Input for this task:
■ ■ ■ ■ ■ ■ ■

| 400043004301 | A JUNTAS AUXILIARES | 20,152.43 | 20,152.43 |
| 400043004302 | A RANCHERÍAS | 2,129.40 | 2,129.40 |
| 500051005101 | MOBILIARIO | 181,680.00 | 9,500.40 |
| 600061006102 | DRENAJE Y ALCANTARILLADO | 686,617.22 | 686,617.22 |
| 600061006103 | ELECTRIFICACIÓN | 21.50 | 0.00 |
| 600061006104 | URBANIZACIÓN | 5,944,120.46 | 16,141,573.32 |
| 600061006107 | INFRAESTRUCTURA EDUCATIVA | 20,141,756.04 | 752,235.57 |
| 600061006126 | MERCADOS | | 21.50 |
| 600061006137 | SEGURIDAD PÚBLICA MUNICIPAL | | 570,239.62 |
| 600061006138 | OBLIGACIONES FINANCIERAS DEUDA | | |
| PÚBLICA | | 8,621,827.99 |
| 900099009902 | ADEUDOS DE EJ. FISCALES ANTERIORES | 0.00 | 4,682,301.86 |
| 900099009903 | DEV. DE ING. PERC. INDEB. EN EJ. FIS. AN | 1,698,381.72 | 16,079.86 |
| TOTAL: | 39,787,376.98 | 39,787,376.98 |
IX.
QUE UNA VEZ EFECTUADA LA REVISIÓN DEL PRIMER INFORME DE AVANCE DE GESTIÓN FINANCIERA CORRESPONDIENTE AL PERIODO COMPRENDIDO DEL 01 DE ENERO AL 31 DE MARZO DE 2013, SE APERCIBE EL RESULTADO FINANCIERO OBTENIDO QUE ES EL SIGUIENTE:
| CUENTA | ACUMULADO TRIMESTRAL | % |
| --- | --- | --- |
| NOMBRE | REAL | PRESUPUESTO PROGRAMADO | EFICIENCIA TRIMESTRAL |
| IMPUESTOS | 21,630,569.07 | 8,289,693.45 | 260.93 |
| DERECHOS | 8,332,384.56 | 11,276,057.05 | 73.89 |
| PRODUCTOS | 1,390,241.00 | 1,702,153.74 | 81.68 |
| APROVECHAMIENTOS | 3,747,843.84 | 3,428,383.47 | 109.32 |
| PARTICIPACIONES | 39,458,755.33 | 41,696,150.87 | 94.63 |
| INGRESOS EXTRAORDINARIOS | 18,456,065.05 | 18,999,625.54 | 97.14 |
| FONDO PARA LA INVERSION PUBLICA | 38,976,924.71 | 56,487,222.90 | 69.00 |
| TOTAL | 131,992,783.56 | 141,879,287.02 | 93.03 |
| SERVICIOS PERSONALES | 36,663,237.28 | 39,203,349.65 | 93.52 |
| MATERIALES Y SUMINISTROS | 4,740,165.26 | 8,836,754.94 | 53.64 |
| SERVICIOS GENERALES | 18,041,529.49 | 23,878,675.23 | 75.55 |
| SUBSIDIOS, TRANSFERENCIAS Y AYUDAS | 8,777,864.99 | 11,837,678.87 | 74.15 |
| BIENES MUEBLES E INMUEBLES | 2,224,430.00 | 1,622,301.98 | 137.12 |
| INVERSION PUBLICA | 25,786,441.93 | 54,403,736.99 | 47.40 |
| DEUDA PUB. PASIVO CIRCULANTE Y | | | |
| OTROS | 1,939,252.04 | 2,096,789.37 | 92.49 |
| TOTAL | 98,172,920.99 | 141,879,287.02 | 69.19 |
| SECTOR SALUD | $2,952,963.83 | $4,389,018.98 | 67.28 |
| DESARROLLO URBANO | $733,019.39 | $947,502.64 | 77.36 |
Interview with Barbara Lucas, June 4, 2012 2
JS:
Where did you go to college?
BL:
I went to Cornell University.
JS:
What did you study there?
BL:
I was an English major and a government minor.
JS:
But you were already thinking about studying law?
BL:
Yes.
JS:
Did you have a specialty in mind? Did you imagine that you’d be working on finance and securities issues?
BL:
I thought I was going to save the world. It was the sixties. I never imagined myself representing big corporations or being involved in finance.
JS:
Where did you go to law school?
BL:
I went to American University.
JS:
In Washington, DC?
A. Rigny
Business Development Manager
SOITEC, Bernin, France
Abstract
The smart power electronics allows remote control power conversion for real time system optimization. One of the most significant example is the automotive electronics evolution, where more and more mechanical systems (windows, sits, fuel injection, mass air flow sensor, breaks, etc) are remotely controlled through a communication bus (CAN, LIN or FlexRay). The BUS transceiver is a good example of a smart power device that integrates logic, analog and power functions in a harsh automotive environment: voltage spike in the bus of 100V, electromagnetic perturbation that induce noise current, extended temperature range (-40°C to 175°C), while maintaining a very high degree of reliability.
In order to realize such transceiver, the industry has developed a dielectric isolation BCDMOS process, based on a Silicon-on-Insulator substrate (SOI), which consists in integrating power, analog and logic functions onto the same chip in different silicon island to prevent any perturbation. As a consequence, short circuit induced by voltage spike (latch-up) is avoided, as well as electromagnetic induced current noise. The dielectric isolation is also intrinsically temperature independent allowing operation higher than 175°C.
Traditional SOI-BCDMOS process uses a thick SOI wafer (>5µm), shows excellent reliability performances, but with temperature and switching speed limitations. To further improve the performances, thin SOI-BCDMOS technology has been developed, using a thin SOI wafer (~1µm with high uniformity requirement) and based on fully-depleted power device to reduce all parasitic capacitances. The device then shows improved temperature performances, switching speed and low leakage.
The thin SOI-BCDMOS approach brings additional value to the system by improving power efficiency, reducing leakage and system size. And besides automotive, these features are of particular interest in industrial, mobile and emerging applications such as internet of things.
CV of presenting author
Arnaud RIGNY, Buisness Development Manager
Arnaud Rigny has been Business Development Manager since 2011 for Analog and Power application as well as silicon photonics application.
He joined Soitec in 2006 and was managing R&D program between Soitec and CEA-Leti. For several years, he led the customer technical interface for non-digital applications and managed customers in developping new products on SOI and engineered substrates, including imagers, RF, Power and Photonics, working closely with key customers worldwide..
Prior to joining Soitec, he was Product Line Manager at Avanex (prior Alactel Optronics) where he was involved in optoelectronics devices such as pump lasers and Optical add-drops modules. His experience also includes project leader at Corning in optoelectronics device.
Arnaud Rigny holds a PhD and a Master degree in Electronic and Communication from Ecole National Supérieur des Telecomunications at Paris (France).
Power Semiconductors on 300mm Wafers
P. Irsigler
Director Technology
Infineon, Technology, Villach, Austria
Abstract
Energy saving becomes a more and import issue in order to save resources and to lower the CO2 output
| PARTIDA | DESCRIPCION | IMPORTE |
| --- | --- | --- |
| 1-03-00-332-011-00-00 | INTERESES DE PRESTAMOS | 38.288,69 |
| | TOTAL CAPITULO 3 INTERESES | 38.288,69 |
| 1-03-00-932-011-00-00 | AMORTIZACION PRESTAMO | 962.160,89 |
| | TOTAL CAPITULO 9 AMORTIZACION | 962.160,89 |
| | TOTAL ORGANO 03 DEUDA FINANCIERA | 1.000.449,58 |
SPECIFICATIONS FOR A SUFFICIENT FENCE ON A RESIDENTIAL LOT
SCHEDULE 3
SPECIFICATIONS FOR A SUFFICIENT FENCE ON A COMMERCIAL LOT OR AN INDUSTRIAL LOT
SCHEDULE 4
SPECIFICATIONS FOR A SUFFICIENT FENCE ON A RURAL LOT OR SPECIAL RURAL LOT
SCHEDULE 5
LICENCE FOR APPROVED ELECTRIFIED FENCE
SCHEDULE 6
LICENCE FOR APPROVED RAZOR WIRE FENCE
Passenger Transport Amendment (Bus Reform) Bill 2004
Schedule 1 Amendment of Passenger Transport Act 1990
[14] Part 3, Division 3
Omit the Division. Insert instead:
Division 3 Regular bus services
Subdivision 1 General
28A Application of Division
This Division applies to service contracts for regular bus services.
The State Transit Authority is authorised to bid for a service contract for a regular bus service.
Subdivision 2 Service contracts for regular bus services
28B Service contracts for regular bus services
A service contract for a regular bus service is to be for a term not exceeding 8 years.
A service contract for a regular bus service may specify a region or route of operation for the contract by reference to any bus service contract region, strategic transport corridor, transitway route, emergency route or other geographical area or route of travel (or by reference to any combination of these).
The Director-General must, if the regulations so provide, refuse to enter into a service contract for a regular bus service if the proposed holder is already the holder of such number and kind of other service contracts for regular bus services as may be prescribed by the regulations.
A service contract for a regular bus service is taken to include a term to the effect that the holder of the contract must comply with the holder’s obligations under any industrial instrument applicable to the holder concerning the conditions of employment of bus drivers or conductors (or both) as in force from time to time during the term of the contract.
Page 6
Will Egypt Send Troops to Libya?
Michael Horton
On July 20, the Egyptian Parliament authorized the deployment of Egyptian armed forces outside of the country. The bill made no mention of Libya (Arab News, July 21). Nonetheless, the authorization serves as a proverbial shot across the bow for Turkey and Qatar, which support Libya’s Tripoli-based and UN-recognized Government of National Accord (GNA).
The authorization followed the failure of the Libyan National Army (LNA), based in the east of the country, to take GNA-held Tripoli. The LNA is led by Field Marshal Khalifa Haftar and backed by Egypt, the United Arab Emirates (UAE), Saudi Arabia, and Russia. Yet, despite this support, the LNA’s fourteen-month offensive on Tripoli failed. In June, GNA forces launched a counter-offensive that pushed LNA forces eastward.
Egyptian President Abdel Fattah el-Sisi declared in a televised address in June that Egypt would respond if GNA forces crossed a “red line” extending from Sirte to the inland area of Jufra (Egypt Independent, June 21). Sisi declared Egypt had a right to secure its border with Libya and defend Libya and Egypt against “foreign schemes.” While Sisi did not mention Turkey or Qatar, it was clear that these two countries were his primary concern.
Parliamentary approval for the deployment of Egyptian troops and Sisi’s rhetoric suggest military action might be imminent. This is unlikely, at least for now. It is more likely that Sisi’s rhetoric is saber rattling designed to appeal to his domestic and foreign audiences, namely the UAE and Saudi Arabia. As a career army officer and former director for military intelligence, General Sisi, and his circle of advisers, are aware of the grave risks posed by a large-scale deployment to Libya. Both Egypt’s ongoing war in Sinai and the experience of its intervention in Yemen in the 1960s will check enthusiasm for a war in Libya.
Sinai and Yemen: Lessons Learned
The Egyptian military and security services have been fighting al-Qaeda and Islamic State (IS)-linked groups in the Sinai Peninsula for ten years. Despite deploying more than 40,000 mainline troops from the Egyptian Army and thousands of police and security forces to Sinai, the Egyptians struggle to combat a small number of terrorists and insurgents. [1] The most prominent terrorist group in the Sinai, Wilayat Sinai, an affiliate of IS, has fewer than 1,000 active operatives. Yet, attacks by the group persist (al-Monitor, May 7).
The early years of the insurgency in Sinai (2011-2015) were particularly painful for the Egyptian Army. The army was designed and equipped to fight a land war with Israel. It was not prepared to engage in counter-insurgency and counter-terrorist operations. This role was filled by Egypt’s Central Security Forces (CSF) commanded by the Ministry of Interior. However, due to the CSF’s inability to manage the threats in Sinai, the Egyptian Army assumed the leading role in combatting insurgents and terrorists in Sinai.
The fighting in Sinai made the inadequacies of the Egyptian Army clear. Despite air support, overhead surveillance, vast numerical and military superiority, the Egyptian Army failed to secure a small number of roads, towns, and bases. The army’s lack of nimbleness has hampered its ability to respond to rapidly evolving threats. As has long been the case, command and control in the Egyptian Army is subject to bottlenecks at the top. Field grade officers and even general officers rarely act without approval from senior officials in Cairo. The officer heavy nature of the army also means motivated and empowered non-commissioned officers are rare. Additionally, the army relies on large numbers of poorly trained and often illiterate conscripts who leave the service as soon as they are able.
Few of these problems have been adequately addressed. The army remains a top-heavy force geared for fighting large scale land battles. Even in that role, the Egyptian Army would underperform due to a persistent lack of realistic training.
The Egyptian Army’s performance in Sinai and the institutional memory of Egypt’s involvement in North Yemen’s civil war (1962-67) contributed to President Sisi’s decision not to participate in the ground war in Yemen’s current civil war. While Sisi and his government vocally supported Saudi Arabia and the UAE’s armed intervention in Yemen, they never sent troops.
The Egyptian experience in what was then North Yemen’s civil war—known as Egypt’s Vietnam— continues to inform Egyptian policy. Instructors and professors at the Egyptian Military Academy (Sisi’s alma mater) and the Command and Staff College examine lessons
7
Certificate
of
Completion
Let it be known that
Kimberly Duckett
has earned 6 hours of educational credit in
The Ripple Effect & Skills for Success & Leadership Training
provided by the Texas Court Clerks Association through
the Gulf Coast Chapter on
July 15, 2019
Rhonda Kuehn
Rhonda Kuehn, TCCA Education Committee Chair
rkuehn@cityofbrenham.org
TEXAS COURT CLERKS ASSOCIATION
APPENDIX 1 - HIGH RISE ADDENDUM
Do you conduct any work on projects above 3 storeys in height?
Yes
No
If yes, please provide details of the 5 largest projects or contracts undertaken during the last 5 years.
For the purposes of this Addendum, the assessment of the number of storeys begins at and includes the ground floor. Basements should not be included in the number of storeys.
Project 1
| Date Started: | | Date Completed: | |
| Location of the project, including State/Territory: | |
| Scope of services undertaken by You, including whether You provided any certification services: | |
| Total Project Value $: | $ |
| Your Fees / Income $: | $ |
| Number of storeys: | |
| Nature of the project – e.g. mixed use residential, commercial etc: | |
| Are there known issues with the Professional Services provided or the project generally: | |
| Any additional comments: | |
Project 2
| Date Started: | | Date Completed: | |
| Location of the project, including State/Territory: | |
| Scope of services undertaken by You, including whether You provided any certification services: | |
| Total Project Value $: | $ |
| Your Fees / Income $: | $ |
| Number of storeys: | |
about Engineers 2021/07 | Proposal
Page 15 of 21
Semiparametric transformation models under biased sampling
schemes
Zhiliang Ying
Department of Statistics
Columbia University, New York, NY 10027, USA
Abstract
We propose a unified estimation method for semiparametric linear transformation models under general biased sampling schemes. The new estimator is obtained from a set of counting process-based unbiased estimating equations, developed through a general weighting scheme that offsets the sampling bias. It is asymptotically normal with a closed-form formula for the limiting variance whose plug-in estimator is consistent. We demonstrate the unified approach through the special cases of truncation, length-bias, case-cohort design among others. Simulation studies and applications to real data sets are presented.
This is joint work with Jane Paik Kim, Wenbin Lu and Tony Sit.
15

■ ■ ■ ■ ■ ■ ■

Assignment:
Transcribe the records above exactly, beginning at the line that contains "Division 3 Regular bus services" and ending with the line that contains "A service contract for a regular bus service is to", both included, and nothing else.

Solution for this task:
Division 3 Regular bus services
Subdivision 1 General
28A Application of Division
This Division applies to service contracts for regular bus services.
The State Transit Authority is authorised to bid for a service contract for a regular bus service.
Subdivision 2 Service contracts for regular bus services
28B Service contracts for regular bus services
A service contract for a regular bus service is to be for a term not exceeding 8 years.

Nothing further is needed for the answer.